■ Podany tekst:
╭──
Gdyby pilotów i lotów treningowych w 36. Specjalnym Pułku Lotnictwa Transportowego było więcej, nie doszłoby do tej tragedii - ocenił w "Tak jest" w TVN24 Maciej Lasek, szef Państwowej Komisji Badania Wypadków Lotniczych, w przeszłości członek tzw. komisji Millera, która badała katastrofę smoleńską.
Obecne kierownictwo MON uważa, że od czasu zakończenia prac Komisji Badania Wypadków Lotniczych Lotnictwa Państwowego (KBWLLP), na której czele stanął ówczesny szef MSWiA Jerzy Miller, pojawiły się nowe fakty i dokumenty. To ma być jeden z powodów wznowienia badania katastrofy smoleńskiej i powołania nowej podkomisji.
Maciej Lasek, który był członkiem tzw. komisji Millera, ocenił w "Tak jest" w TVN24, że dzisiaj nie ma już w zasadzie nic do powiedzenia w tej sprawie. - Myślę, że całe społeczeństwo chciałoby jeszcze znać, kto zawinił, a to jest rola prokuratury - dodał.
Podkreślił, że raport przedstawiony w lipcu 2011 r. przez Komisję Badania Wypadków Lotniczych Lotnictwa Państwowego (KBWLLP) jest kopalnią wiedzy co do tego, gdzie szukać winnych.
Lasek: gdyby pilotów i szkoleń było więcej, do tragedii by nie doszło
W opinii Laska "państwo zawiodło już dawno temu, jeżeli chodzi o nadzór i sposób organizacji przewozu najważniejszych osób w państwie".
Jak mówił, na początku lat 90. specpułk (36. Specjalny Pułk Lotnictwa Transportowego - red.) był bardzo dobrą jednostką. - Trafiali tam piloci z dużym doświadczeniem - najpierw w jednostkach bojowych, potem jako - można powiedzieć - uformowani tym życiem wojskowym, ale też tacy, którzy nie z jednego pieca chleb jedli. Trafiali jako piloci Tu-154, Jak-40 - tłumaczył.
╰──
■ Fragmenty danych:
╭──
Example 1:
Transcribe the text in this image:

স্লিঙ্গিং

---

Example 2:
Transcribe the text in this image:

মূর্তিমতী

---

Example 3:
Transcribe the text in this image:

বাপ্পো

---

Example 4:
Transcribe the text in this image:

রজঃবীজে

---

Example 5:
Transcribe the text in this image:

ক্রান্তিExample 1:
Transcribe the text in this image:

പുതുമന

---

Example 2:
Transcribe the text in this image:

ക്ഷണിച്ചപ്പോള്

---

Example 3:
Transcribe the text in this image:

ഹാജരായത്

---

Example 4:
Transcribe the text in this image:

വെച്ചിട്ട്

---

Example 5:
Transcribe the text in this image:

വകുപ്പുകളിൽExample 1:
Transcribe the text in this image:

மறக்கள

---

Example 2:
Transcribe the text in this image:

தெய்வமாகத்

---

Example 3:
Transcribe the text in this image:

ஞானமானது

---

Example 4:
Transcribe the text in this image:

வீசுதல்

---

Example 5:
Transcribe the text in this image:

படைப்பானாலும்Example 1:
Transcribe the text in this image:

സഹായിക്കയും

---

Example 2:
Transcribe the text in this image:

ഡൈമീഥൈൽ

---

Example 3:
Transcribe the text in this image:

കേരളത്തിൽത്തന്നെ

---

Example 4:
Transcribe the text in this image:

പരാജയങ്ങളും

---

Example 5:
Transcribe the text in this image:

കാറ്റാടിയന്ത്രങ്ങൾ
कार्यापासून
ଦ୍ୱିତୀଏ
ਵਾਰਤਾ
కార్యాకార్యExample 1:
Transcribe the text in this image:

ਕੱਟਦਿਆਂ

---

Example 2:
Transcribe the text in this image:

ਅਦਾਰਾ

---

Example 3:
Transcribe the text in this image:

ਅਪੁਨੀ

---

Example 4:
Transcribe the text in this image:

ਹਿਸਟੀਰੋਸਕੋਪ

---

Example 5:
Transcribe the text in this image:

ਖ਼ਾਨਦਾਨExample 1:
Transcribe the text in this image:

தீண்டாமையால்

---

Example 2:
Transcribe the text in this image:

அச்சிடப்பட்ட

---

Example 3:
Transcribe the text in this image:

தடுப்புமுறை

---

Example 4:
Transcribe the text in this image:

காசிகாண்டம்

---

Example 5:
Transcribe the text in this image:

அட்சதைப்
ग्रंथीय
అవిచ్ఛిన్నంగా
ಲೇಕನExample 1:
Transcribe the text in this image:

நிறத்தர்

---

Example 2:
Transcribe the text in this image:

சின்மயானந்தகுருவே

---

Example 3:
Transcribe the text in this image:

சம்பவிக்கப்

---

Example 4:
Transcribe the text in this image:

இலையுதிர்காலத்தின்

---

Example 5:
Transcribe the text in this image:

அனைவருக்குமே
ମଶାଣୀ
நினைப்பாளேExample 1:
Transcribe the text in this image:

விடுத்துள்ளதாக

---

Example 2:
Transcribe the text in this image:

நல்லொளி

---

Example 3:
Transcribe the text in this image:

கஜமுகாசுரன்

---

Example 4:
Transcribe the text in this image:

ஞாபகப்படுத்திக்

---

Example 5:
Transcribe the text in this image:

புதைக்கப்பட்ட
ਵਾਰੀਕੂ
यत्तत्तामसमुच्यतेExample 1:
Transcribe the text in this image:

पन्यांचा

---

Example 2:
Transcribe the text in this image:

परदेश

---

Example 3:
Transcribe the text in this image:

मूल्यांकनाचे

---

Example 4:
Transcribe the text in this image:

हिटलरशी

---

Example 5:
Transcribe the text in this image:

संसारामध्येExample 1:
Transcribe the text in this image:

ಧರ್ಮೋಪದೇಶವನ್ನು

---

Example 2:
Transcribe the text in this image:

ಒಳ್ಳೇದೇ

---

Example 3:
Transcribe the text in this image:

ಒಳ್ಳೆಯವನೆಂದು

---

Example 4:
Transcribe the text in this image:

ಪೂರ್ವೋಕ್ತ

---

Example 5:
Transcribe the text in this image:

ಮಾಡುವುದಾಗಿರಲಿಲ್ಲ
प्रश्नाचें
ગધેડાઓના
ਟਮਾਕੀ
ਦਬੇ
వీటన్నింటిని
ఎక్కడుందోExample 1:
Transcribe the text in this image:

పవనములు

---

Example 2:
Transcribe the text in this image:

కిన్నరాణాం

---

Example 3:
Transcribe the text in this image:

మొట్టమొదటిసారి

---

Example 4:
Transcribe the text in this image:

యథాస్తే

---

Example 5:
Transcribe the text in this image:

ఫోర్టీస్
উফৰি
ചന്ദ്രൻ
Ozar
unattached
╰──
■ Zadanie do wykonania:
Wyodrębnij słowo w słowo fragment tekstu o katastrofie smoleńskiej od słów "Obecne kierownictwo MON" aż do słów "gdzie szukać winnych." włącznie.

■ Wynik zadania:
Obecne kierownictwo MON uważa, że od czasu zakończenia prac Komisji Badania Wypadków Lotniczych Lotnictwa Państwowego (KBWLLP), na której czele stanął ówczesny szef MSWiA Jerzy Miller, pojawiły się nowe fakty i dokumenty. To ma być jeden z powodów wznowienia badania katastrofy smoleńskiej i powołania nowej podkomisji.
Maciej Lasek, który był członkiem tzw. komisji Millera, ocenił w "Tak jest" w TVN24, że dzisiaj nie ma już w zasadzie nic do powiedzenia w tej sprawie. - Myślę, że całe społeczeństwo chciałoby jeszcze znać, kto zawinił, a to jest rola prokuratury - dodał.
Podkreślił, że raport przedstawiony w lipcu 2011 r. przez Komisję Badania Wypadków Lotniczych Lotnictwa Państwowego (KBWLLP) jest kopalnią wiedzy co do tego, gdzie szukać winnych.